Records contained in a dataset:
•••

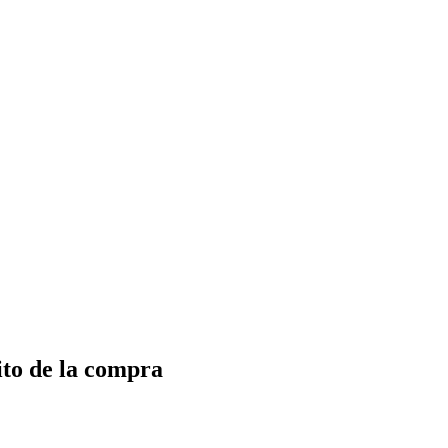
ito de la compra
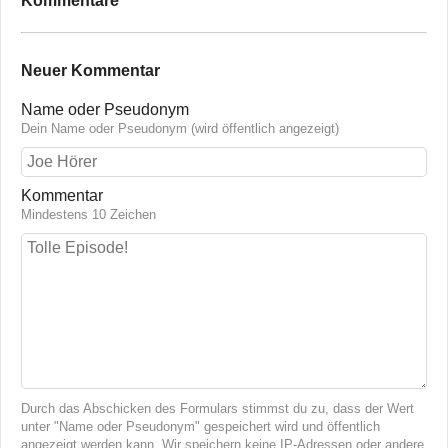
Kommentare
Neuer Kommentar
Name oder Pseudonym
Dein Name oder Pseudonym (wird öffentlich angezeigt)
Kommentar
Mindestens 10 Zeichen
Durch das Abschicken des Formulars stimmst du zu, dass der Wert
unter "Name oder Pseudonym" gespeichert wird und öffentlich
angezeigt werden kann. Wir speichern keine IP-Adressen oder andere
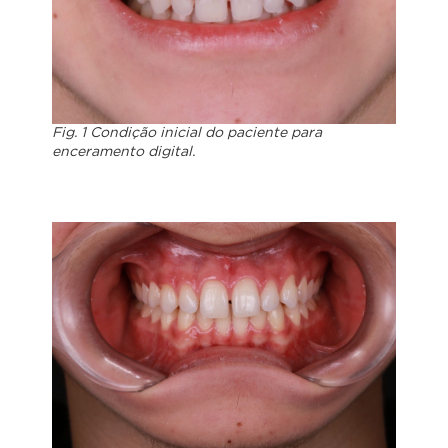
Fig. 1 Condição inicial do paciente para
enceramento digital.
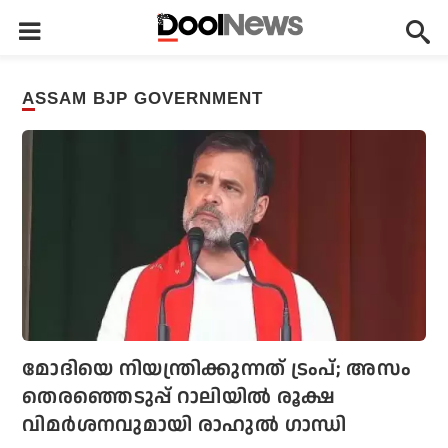
ASSAM BJP GOVERNMENT
മോദിയെ നിയന്ത്രിക്കുന്നത് ട്രംപ്; അസം
തെരഞ്ഞെടുപ്പ് റാലിയിൽ രൂക്ഷ
വിമർശനവുമായി രാഹുൽ ഗാന്ധി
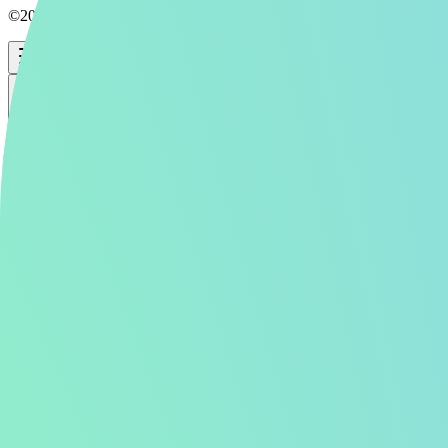
©2026 Aipictors Co.,Ltd.
Aipictors
全年齢
生成
投稿
全年齢
ログイン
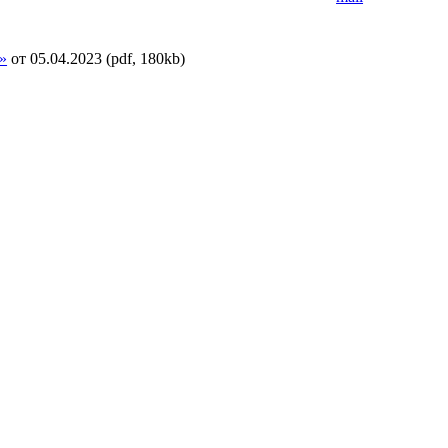
»
от 05.04.2023
(pdf, 180kb)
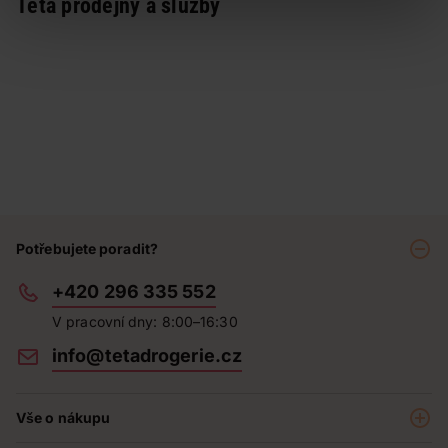
Teta prodejny a služby
Potřebujete poradit?
+420 296 335 552
V pracovní dny: 8:00–16:30
info@tetadrogerie.cz
Vše o nákupu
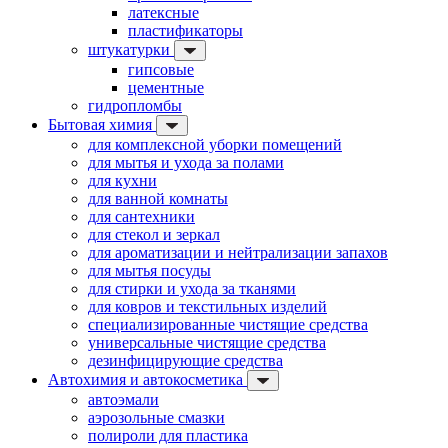
латексные
пластификаторы
штукатурки
гипсовые
цементные
гидропломбы
Бытовая химия
для комплексной уборки помещений
для мытья и ухода за полами
для кухни
для ванной комнаты
для сантехники
для стекол и зеркал
для ароматизации и нейтрализации запахов
для мытья посуды
для стирки и ухода за тканями
для ковров и текстильных изделий
специализированные чистящие средства
универсальные чистящие средства
дезинфицирующие средства
Автохимия и автокосметика
автоэмали
аэрозольные смазки
полироли для пластика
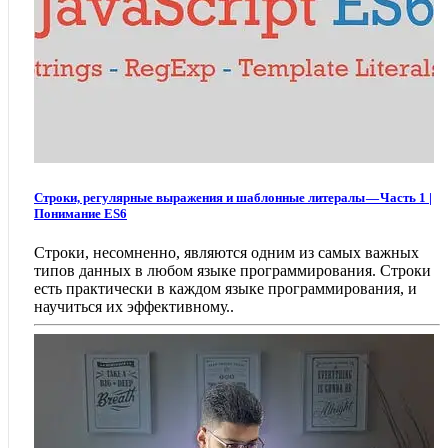
Строки, регулярные выражения и шаблонные литералы — Часть 1 |
Понимание ES6
Строки, несомненно, являются одним из самых важных
типов данных в любом языке программирования. Строки
есть практически в каждом языке программирования, и
научиться их эффективному..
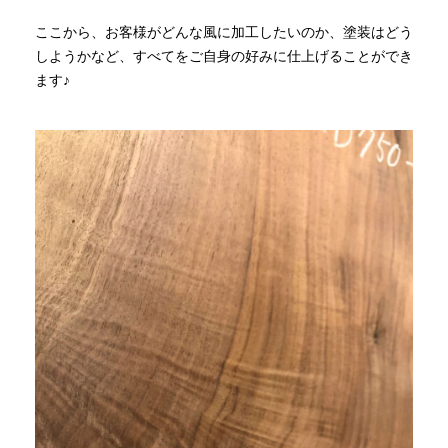
ここから、お客様がどんな風に加工したいのか、塗装はどう
しようかなど、すべてをご自身の好みに仕上げることができ
ます♪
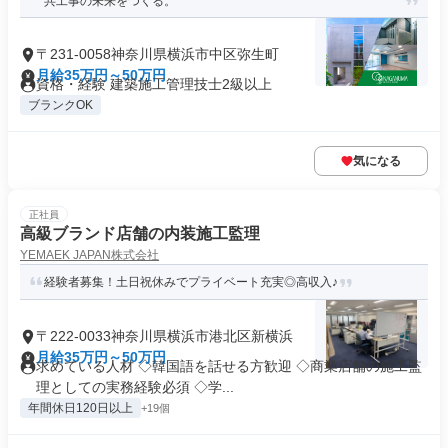
共工事の未来をつくる。
〒231-0058神奈川県横浜市中区弥生町
月給35万円～50万円
資格・経験 建築施工管理技士2級以上
ブランクOK
気になる
正社員
高級ブランド店舗の内装施工監理
YEMAEK JAPAN株式会社
経験者募集！土日祝休みでプライベート充実◎高収入♪
〒222-0033神奈川県横浜市港北区新横浜
月給35万円～50万円
求めている人材 ◇韓国語を話せる方歓迎 ◇商業店舗の施工監
理としての実務経験必須 ◇学...
年間休日120日以上
+19個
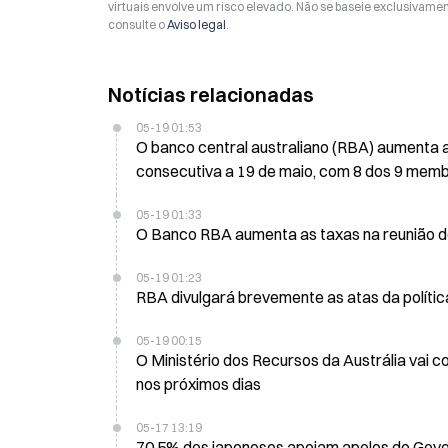
virtuais envolve um risco elevado. Não se baseie exclusivame
consulte o
Aviso legal
.
Notícias relacionadas
05-19 01:53
O banco central australiano (RBA) aumenta a 
consecutiva a 19 de maio, com 8 dos 9 mem
05-19 01:33
O Banco RBA aumenta as taxas na reunião de 
05-19 01:23
RBA divulgará brevemente as atas da políti
05-19 00:15
O Ministério dos Recursos da Austrália vai c
nos próximos dias
05-17 13:19
70,5% dos japoneses apoiam apelos do Gove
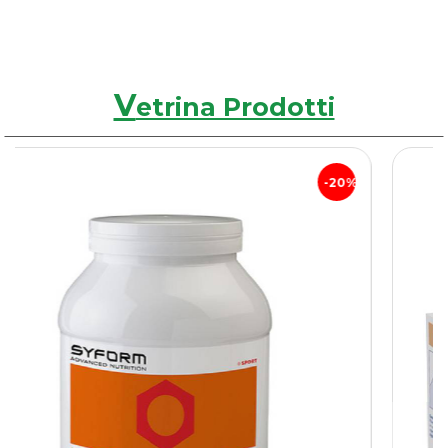
V
etrina Prodotti
20%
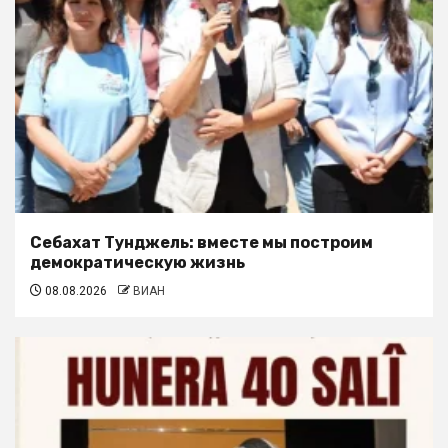
Себахат Тунджель: вместе мы построим
демократическую жизнь
08.08.2026
ВИАН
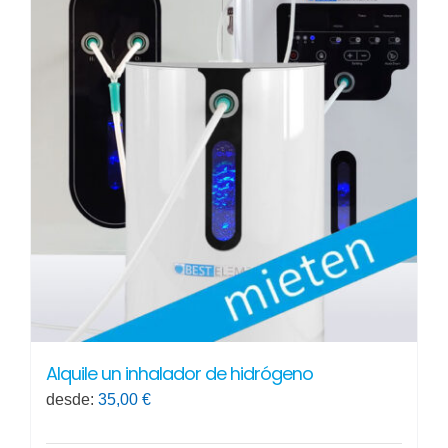
Alquile un inhalador de hidrógeno
desde:
35,00
€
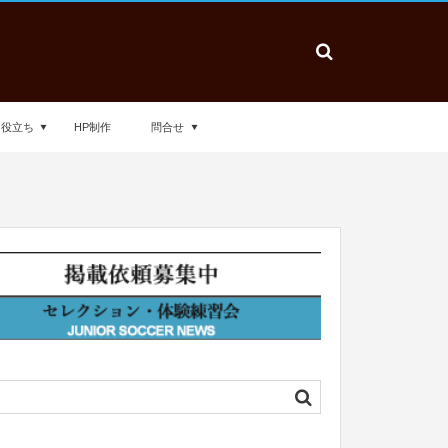
お役立ち
HP制作
問合せ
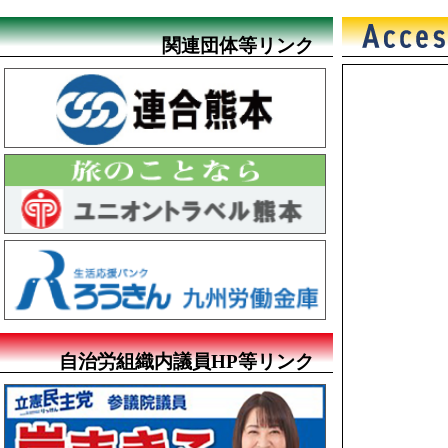
関連団体等リンク
自治労組織内議員HP等リンク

•••

A copy of each line above that holds the word "мытья" is the expected answer.

для мытья и ухода за полами
для мытья посуды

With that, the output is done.